Abstract

Unmanned aerial vehicles offer services such as military reconnaissance in potentially adversarial controlled regions. In addition, they have been deployed in civilian critical infrastructure monitoring. In this environment, real-time and massive data is exchanged between the aerial vehicles and the ground control stations. Depending on the mission of these aerial vehicles, some of the collected and transmitted data is sensitive and private. Therefore, many security protocols have been presented to offer privacy and security protection. However, majority of these schemes fail to consider attack vectors such as side-channeling, de-synchronization and known secret session temporary information leakages. This last attack can be launched upon adversarial physical capture of these drones. In addition, some of these protocols deploy computationally intensive asymmetric cryptographic primitives that result in high overheads.

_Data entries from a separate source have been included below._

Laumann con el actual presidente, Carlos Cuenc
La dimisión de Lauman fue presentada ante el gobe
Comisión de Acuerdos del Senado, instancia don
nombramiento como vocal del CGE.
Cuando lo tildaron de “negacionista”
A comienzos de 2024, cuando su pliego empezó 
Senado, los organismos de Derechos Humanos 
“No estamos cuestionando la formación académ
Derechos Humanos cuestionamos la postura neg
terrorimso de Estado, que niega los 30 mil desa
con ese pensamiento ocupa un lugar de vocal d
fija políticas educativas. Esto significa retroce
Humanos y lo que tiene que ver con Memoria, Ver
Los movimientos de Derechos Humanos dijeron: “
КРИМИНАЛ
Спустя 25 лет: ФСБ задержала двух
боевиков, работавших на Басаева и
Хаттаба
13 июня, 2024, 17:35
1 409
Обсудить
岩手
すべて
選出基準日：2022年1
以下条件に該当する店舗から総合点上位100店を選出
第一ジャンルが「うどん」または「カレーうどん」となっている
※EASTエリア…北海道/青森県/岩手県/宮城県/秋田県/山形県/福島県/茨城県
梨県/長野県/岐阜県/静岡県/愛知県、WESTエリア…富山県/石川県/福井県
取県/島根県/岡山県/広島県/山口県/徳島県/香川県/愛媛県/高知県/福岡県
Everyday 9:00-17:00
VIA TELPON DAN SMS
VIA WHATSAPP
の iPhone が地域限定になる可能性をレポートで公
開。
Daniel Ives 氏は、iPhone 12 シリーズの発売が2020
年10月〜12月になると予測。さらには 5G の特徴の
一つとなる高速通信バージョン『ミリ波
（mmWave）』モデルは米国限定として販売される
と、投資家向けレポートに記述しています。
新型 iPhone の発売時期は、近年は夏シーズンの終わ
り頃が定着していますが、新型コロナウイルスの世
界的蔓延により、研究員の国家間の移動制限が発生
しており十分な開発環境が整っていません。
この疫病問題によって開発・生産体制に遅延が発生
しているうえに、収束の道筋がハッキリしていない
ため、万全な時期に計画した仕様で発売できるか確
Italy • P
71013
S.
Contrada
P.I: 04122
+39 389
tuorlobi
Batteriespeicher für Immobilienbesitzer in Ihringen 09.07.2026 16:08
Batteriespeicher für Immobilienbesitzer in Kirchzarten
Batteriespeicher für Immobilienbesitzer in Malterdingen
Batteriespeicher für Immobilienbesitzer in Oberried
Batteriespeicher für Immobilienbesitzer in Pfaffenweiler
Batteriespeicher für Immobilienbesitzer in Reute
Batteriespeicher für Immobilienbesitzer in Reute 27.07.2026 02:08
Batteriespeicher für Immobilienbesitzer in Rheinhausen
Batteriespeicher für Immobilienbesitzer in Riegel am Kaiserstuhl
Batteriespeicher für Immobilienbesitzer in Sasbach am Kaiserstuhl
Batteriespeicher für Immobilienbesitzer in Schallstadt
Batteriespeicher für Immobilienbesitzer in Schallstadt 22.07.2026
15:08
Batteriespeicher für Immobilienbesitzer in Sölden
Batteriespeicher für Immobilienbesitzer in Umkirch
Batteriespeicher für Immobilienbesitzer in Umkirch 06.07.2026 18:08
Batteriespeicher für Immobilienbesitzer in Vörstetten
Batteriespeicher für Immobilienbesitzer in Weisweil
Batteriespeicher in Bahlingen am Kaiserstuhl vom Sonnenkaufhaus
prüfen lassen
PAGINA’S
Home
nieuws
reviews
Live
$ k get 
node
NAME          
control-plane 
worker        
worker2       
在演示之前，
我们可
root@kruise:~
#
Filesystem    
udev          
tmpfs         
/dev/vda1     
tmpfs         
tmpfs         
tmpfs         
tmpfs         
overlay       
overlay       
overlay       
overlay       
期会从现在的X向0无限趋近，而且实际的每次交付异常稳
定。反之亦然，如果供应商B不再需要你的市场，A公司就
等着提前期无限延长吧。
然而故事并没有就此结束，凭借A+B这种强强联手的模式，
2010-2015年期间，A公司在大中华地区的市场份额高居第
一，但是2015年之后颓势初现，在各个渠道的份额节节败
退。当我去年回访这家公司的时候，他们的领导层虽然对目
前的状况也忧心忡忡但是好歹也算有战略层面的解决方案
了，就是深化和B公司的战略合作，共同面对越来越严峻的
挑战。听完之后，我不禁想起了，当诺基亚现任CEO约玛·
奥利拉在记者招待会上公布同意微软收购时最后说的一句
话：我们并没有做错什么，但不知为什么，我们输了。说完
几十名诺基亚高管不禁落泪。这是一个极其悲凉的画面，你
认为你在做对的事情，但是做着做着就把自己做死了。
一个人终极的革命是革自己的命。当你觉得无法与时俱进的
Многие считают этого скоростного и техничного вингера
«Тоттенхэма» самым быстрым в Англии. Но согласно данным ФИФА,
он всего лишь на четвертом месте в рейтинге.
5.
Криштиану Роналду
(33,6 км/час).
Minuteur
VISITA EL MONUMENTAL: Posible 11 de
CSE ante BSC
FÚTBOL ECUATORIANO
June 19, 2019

In this paper, an authentication protocol based on lightweight quadratic residues and hash functions is developed. Its formal security analysis is executed using the widely deployed random oracle model. In addition, informal security analysis is carried out to show its robustness under the Dolev–Yao (DY) and Canetti–Krawczyk (CK) threat models. In terms of operational efficiency, it is shown to have relatively lower execution time, communication costs, and incurs the least storage costs among other related protocols. Specifically, the proposed protocol provides a 25% improvement in supported security and privacy features and a 6.52% reduction in storage costs. In overall, the proposed methodology offers strong security and privacy protection at lower execution time, storage and communication overheads.